Botanical Illustration Course- Week 3 Journal Entry


Journal Entry
Laurie Grawl
06-29-10

This weeks prompt:  Think of a favorite painting, drawing, or other work or art.  Perhaps it is one you have enjoyed since you were a child, or maybe it jumped out at you during a trip to a museum earlier in the year.  What was it about that piece that spoke to you?

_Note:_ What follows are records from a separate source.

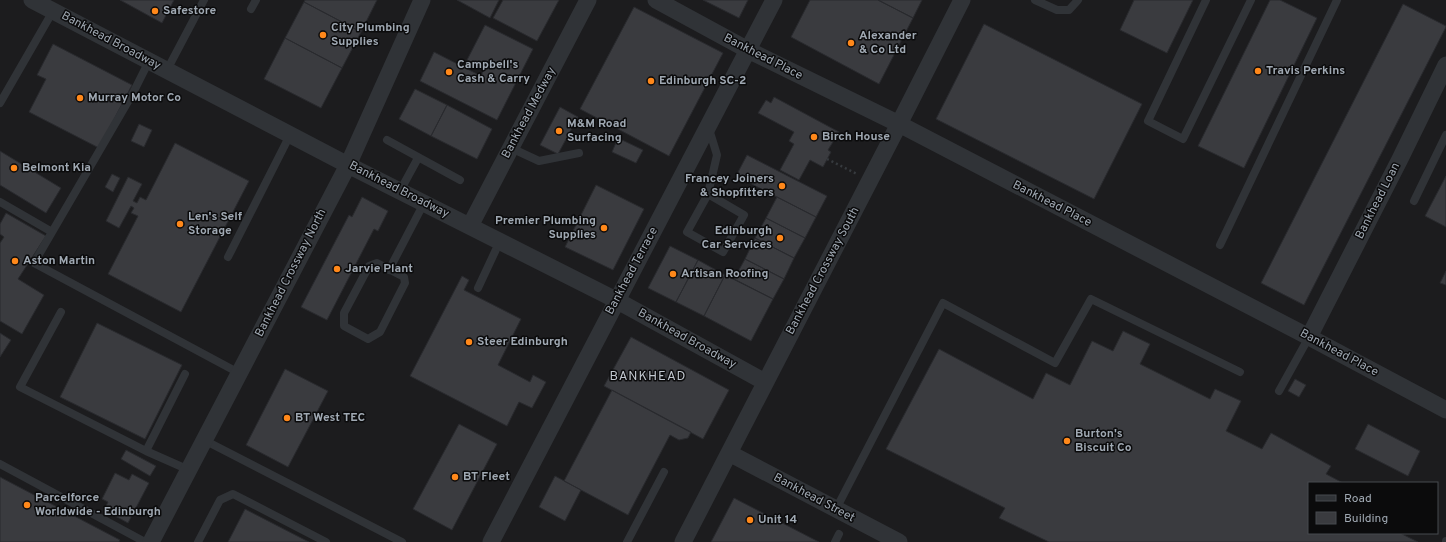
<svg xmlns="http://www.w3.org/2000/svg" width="1446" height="542" font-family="Overpass,sans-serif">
	<rect width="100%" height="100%" fill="#101011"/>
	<path fill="#1c1c1e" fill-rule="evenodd" d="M0,0H1446V542H0ZM1309,483H1437V533H1309Z"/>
	<path fill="#3a3b3f" stroke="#292a2e" d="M120,0H174L162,23Z
		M305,0H377L361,32L304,2Z
		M457,0H499L490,18Z
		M503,0H559L537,41L493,18Z
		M703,0H748L739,18Z
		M810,0H878L913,18L879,84L791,37Z
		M878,0H922L913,18Z
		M1134,0H1193L1167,53L1120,30Z
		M1270,0H1280L1317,18L1244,168L1198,146Z
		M304,2L361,32L342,68L285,38Z
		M1403,4L1446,26V27L1304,305L1261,283Z
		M634,7L723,53L669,156L580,109Z
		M984,24L1142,104L1094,199L936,119Z
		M485,25L533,49L497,120L420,81L434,52L481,76L484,69L467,60Z
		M285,38L342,68L321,108L264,79Z
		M53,44L132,85L99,148L29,112L46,79L37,75Z
		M415,89L447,105L431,136L399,119Z
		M774,97L839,132L828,150L831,152L823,167L810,160L799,180L780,170L794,144L789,141L794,132L758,113L766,100L771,103Z
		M447,105L492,129L477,159L431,136Z
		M560,107L578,117L558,154L540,145Z
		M139,124L152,130L144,147L131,141Z
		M618,138L643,150L636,163L612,152Z
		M175,143L249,181L181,312L108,274L138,216L131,213L134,208L131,206L119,228L106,221L128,177L142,184L133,201L137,203L140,197L146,200Z
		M0,151L61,188L46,213L0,185Z
		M747,155L827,196L816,217L736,176Z
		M112,174L120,178L113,192L105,187Z
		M1446,176V227L1425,216Z
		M596,185L644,209L613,270L565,247Z
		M362,197L388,211L378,231L374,229L327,320L301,307L349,215L352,217Z
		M777,197L816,217L805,238L766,218Z
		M6,213L46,236L18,279L44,295L22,334L0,321V243L4,237L0,234V224Z
		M766,218L805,238L794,258L755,238Z
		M755,238L794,258L784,279L745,259Z
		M670,246L698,260L676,302L648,288Z
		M745,259L784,279L773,299L734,279Z
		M698,260L725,275L704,316L676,302Z
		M1446,271V285L1440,283Z
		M725,275L773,299L751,341L704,316Z
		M462,276L469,280L464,290L521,319L498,365L530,382L533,375L546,382L532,408L519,402L507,426L410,376Z
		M97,323L182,365L145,439L60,397Z
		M1123,331L1150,344L1140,364L1210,399L1215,389L1241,401L1226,431L1262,449L1271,433L1331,466L1326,474L1343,483H1309V533H1400L1418,542H1049L999,518L1005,508L886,449L939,349L1033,399L1046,373L1070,385L1092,341L1113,351Z
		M0,333L11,340L0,357Z
		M631,337L729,390L703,439L604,386Z
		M285,369L328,391L288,467L246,445Z
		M1295,379L1306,385L1299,397L1288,391Z
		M612,390L691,432L688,438L679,440L670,435L628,515L564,481Z
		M459,424L497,444L452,530L413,509Z
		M1368,424L1420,451L1408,476L1355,449Z
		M126,450L156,466L150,476L121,459Z
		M115,473L129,480L132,474L149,483L128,523L104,510L108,502L102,499Z
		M555,476L581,490L565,521L539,507Z
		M0,477L120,540L119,542H0Z
		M734,498L819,542H711Z
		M245,509L309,542H228Z"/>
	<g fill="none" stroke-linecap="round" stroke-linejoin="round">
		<path stroke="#363a3e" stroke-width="2.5" stroke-dasharray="2 3" stroke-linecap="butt" d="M827,159L857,174"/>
		<path stroke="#303337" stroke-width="8" d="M1035,0L1057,10H1069L1078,0
			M1206,0L1148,121L1183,139L1251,0
			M251,9L256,0
			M149,61L133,93L34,263L239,373
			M167,70L204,0
			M0,103L53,11
			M387,140L460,180
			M511,148L539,161L579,153
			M400,191L418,158
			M708,194L744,215L723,252L687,232L708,194L717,155L709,129
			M1414,201L1446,135
			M0,202L52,232
			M1220,245L1337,0
			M228,257L290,135
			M377,263L404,277L405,283L380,332L368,339L344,326V313L369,266Z
			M389,270L424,203
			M478,288L500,241
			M61,312L20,387L146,451
			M185,374L146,451L189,470
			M1279,391L1309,337
			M204,440L402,542
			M0,464L145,542
			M836,509L943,303L1055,363L1091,299L1240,372
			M198,542L220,500L233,494L326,542
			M627,542L664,472
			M835,542L839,534
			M1446,542V541"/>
		<path stroke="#303337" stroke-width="17" d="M32,0L348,165L616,300L765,382
			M656,0L748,50L899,124L1309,337L1446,410
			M470,226L588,0
			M1309,337L1400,159L1446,65
			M729,453L899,542
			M151,542L348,165L422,0
			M491,542L774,0
			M683,542L899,124L962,0"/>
	</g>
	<g fill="#ff881a" stroke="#0b0b0c" stroke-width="1.5">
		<circle cx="155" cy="11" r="4"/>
		<circle cx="323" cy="35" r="4"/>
		<circle cx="851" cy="43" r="4"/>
		<circle cx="1258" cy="71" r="4"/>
		<circle cx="449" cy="72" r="4"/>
		<circle cx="651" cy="81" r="4"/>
		<circle cx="80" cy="98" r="4"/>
		<circle cx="559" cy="131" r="4"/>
		<circle cx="814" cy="137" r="4"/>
		<circle cx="14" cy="168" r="4"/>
		<circle cx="782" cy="186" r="4"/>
		<circle cx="180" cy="224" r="4"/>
		<circle cx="604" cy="228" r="4"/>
		<circle cx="780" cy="238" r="4"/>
		<circle cx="15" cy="261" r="4"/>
		<circle cx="337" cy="269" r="4"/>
		<circle cx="673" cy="274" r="4"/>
		<circle cx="469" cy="342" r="4"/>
		<circle cx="287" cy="418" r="4"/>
		<circle cx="1067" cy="441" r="4"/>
		<circle cx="455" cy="477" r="4"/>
		<circle cx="27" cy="505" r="4"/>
		<circle cx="750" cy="520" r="4"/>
	</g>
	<g text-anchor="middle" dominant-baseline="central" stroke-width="3" stroke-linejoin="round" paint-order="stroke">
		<g font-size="12" font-weight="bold" fill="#a0a9b3" stroke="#0b0b0c" text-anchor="start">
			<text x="163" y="11">Safestore</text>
			<text x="331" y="28">City Plumbing<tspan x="331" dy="14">Supplies</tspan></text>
			<text x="859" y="36">Alexander<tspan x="859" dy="14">&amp; Co Ltd</tspan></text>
			<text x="457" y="65">Campbell's<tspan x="457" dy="14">Cash &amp; Carry</tspan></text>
			<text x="1266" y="71">Travis Perkins</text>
			<text x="659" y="81">Edinburgh SC-2</text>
			<text x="88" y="98">Murray Motor Co</text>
			<text x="567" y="124">M&amp;M Road<tspan x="567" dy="14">Surfacing</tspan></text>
			<text x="822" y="137">Birch House</text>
			<text x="22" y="168">Belmont Kia</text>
			<text x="774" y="179" text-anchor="end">Francey Joiners<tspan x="774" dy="14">&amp; Shopfitters</tspan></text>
			<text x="188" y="217">Len's Self<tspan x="188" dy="14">Storage</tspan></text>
			<text x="596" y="221" text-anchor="end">Premier Plumbing<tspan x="596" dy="14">Supplies</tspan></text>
			<text x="772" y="231" text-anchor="end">Edinburgh<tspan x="772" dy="14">Car Services</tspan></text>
			<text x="23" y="261">Aston Martin</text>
			<text x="345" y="269">Jarvie Plant</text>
			<text x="681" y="274">Artisan Roofing</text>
			<text x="477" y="342">Steer Edinburgh</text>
			<text x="295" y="418">BT West TEC</text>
			<text x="1075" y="434">Burton's<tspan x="1075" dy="14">Biscuit Co</tspan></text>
			<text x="463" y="477">BT Fleet</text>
			<text x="35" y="498">Parcelforce<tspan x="35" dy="14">Worldwide - Edinburgh</tspan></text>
			<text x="758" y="520">Unit 14</text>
		</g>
		<g font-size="12" fill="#a0a9b3" stroke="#0b0b0c">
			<text transform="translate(111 41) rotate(28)">Bankhead Broadway</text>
			<text transform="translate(763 57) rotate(27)">Bankhead Place</text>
			<text transform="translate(529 113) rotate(-62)">Bankhead Medway</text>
			<text transform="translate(399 190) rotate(27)">Bankhead Broadway</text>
			<text transform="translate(1378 201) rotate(-63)">Bankhead Loan</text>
			<text transform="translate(1052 204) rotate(27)">Bankhead Place</text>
			<text transform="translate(632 271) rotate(-62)">Bankhead Terrace</text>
			<text transform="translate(823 271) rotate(-62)">Bankhead Crossway South</text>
			<text transform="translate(291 273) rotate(-63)">Bankhead Crossway North</text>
			<text transform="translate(687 339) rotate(29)">Bankhead Broadway</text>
			<text transform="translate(1339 353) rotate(28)">Bankhead Place</text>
			<text transform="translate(814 498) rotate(28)">Bankhead Street</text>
		</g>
		<g font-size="13" letter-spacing="1" fill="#c1c7cf" stroke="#0b0b0c">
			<text x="648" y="377">BANKHEAD</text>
		</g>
	</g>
	<rect x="1308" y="482" width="130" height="52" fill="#0b0b0c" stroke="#474a4f"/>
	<rect x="1316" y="495" width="20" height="6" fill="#303337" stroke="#474a4f"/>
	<text x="1344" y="502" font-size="12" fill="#a0a9b3">Road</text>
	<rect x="1316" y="512" width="20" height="12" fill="#3a3b3f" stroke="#474a4f"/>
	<text x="1344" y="522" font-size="12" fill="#a0a9b3">Building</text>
</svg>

"Oyster Gatherers of Cancale," by John Singer Sargent was one of my favorite paintings that I viewed this spring when visiting the Houston Museum of Fine Art. This exhibit was in the section that displayed his paintings by the sea. You can see the painting by using this link http://jssgallery.org/Paintings/10075.html
I loved the years that my family was able to spend a week in our family friend's beach home in Galveston every summer. Sometimes we were fortunate enough to also spend time in the fall when bird watching was at its' best. I have tried over the years to sketch or paint scenes of the ocean and the people that live and work there. It is a different type of lifestyle from what I am accustomed to here on my farm in Central Texas, everything from the smells of the ocean, the sound of the waves crashing into the shoreline, and gulls flying overhead looking for a catch of fish from the sea. One of my favorite things to do on the beach was to walk the coastline and collect sea shells and anything else interesting that might wash up from the ocean floor. I have quite a collection of shells, shark teeth, driftwood and other plant materials that I keep saying I want to sketch and do a watercolor painting of this collage, maybe now I will make the time to do so.
The people that Sargent painted in this detailed sketch evoked a sense of being right there at his beach in Italy watching these ladies gathering oysters into their baskets. We don't know for sure why they were gathering these treasures from the sea, it could have been their livelihood or for their family to eat, but it was an intriguing look into a moment of their life that caught the attention of this artist and likewise myself. Also the light and color he captures that was so pure and bright along with the apparent brush strokes seen in the oil paint is something I aspire as an artist to be able to develop in my own work; a looseness that conveys to the viewer a lively feeling of life.